* [What you will do]:
Nothing outside the range below should be printed. Output exactly the lines from the line with "De flesta behöver" to the line with "Alla hade körkort", both included.

* [Listed records]:
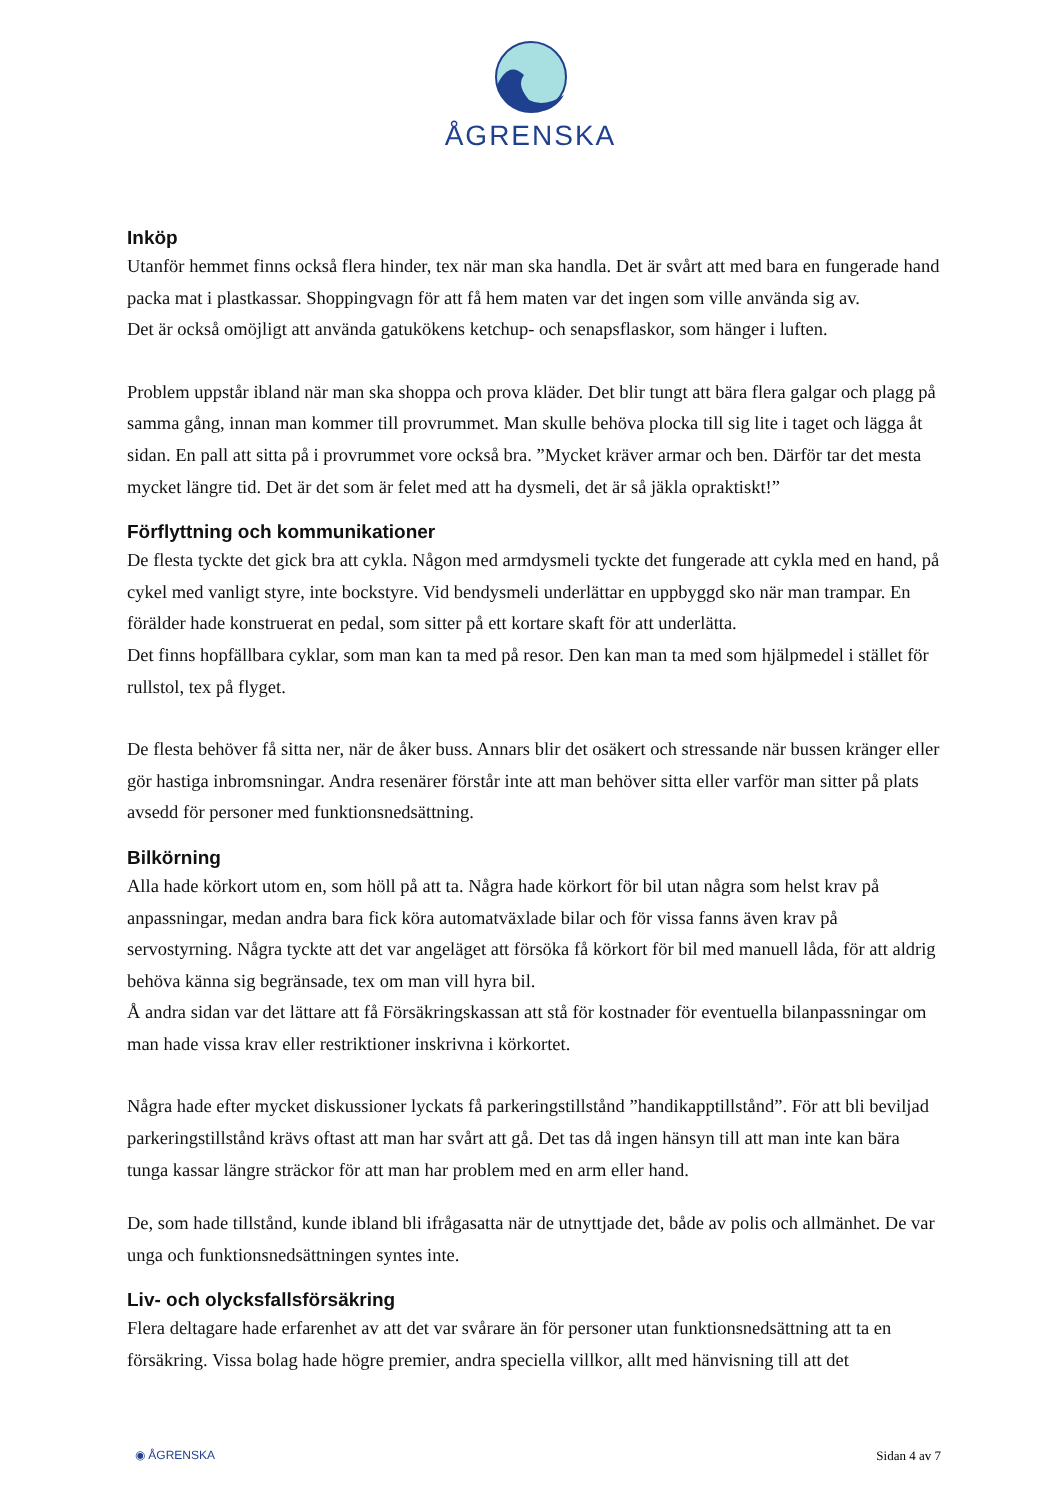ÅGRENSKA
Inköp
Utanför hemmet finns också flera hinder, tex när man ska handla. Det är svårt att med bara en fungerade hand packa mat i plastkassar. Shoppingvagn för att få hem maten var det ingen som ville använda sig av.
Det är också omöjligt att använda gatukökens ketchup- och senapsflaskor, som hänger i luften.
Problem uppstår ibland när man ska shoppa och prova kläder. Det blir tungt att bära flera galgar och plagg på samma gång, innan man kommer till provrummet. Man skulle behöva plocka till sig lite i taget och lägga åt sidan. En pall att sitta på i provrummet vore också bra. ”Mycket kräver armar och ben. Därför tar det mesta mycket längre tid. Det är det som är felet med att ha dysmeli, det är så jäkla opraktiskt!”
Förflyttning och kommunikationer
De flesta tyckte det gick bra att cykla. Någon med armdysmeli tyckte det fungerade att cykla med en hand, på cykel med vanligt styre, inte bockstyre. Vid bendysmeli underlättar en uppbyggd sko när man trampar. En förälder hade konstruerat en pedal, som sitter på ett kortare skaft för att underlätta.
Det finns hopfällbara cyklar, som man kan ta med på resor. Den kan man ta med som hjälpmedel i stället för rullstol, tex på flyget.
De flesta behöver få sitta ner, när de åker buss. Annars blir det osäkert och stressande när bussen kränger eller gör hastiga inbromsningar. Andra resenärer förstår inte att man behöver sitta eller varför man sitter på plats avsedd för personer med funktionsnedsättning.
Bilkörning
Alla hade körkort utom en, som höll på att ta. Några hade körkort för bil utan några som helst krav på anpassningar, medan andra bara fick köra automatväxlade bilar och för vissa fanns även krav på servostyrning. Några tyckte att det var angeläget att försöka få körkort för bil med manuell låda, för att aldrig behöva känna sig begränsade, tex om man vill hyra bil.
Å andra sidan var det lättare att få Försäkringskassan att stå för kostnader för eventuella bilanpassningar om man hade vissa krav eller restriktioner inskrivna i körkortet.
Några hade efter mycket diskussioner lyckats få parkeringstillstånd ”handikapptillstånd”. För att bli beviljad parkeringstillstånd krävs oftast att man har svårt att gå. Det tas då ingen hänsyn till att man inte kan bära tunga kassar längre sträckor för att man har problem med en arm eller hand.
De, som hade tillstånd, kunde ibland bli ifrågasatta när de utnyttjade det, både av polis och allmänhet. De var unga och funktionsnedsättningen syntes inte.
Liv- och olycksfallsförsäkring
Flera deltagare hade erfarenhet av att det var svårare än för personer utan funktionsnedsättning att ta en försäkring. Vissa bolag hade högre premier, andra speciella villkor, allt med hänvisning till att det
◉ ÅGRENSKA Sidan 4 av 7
--
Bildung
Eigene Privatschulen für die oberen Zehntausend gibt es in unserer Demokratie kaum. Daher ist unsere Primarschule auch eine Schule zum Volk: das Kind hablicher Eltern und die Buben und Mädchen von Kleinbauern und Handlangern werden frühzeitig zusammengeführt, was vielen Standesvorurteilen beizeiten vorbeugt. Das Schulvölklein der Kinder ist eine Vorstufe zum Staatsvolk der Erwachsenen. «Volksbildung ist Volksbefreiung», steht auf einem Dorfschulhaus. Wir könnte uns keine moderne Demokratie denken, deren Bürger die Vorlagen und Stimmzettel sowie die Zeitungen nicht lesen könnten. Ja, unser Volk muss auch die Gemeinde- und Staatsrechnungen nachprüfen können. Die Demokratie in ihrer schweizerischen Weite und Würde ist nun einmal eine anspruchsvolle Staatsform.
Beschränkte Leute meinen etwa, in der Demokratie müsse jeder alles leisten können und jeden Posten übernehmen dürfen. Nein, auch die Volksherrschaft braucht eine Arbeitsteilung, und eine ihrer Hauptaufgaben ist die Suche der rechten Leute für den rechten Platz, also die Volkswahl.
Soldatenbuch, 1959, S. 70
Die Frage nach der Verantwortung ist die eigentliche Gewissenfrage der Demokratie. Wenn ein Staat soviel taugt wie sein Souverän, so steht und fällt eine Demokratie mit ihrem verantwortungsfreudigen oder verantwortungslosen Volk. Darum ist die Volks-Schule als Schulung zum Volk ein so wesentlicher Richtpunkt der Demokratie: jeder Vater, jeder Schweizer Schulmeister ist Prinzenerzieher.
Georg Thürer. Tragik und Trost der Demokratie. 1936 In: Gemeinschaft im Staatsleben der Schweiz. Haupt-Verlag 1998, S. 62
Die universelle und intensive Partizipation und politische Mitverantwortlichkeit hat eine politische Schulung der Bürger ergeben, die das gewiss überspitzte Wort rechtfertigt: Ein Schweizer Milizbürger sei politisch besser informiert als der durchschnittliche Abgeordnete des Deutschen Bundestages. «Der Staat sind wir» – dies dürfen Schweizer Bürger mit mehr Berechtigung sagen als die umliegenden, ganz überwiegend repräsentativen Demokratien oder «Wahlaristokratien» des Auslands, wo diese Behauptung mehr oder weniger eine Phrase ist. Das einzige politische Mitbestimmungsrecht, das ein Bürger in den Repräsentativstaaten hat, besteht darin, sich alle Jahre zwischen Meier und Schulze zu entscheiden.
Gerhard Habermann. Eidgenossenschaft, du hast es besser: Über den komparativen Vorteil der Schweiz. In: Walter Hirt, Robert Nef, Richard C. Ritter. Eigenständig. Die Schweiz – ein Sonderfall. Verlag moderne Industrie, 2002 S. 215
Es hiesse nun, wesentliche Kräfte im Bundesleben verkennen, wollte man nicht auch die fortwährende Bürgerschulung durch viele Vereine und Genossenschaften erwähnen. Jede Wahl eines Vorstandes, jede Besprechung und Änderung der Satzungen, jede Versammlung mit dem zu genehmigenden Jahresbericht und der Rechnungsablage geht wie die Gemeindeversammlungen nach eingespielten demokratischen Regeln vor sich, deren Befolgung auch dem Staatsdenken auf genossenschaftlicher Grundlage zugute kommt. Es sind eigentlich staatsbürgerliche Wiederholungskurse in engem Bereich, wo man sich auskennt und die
...
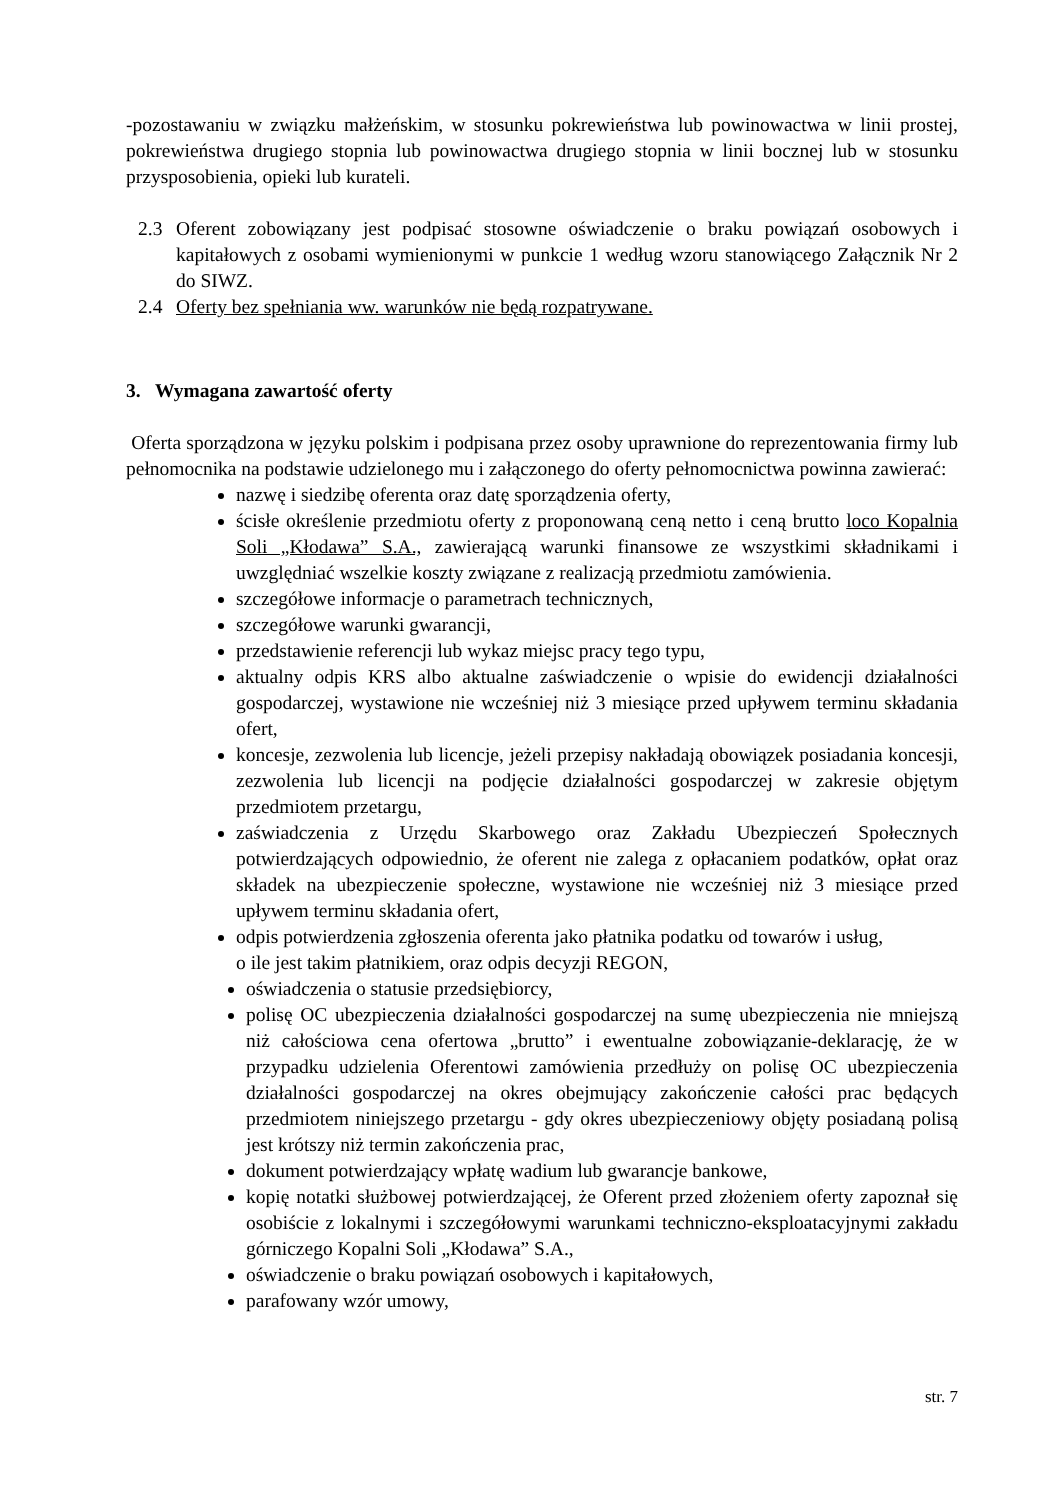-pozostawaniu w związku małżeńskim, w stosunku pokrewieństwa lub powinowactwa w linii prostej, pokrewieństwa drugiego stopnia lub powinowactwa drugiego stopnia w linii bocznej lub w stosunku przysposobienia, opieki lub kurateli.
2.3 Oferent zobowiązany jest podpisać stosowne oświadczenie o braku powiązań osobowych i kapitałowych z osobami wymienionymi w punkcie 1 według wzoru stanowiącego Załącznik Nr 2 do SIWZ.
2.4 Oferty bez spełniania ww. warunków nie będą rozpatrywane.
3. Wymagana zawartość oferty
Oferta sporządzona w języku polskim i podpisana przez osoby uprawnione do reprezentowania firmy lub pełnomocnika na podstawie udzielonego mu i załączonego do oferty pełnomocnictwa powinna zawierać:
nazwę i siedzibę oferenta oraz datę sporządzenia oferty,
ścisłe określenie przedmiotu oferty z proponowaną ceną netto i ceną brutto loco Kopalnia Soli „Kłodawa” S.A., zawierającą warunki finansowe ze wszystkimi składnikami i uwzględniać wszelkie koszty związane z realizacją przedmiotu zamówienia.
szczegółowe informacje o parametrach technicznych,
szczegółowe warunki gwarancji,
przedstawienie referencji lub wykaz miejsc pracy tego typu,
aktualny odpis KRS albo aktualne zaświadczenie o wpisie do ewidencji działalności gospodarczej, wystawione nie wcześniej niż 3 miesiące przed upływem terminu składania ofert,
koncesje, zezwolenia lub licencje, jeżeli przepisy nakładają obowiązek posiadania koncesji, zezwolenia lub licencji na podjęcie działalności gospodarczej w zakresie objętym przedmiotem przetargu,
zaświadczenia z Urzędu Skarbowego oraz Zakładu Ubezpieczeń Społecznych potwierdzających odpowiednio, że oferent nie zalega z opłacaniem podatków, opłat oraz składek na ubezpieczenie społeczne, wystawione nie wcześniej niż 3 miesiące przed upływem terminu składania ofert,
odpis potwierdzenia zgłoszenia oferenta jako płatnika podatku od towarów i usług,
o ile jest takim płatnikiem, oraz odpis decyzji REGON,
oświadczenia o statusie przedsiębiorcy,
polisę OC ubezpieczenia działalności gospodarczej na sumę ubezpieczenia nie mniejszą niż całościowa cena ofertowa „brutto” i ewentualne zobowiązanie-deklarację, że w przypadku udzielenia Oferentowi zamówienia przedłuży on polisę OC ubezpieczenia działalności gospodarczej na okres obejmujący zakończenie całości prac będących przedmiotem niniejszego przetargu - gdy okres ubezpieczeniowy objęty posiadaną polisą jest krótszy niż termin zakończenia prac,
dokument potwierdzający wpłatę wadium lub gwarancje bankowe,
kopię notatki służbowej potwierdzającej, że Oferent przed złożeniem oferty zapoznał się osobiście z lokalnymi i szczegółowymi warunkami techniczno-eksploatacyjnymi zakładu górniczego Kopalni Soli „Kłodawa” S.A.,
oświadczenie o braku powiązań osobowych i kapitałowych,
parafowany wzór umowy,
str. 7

* [Answer section]:
De flesta behöver få sitta ner, när de åker buss. Annars blir det osäkert och stressande när bussen kränger eller gör hastiga inbromsningar. Andra resenärer förstår inte att man behöver sitta eller varför man sitter på plats avsedd för personer med funktionsnedsättning.
Bilkörning
Alla hade körkort utom en, som höll på att ta. Några hade körkort för bil utan några som helst krav på anpassningar, medan andra bara fick köra automatväxlade bilar och för vissa fanns även krav på servostyrning. Några tyckte att det var angeläget att försöka få körkort för bil med manuell låda, för att aldrig behöva känna sig begränsade, tex om man vill hyra bil.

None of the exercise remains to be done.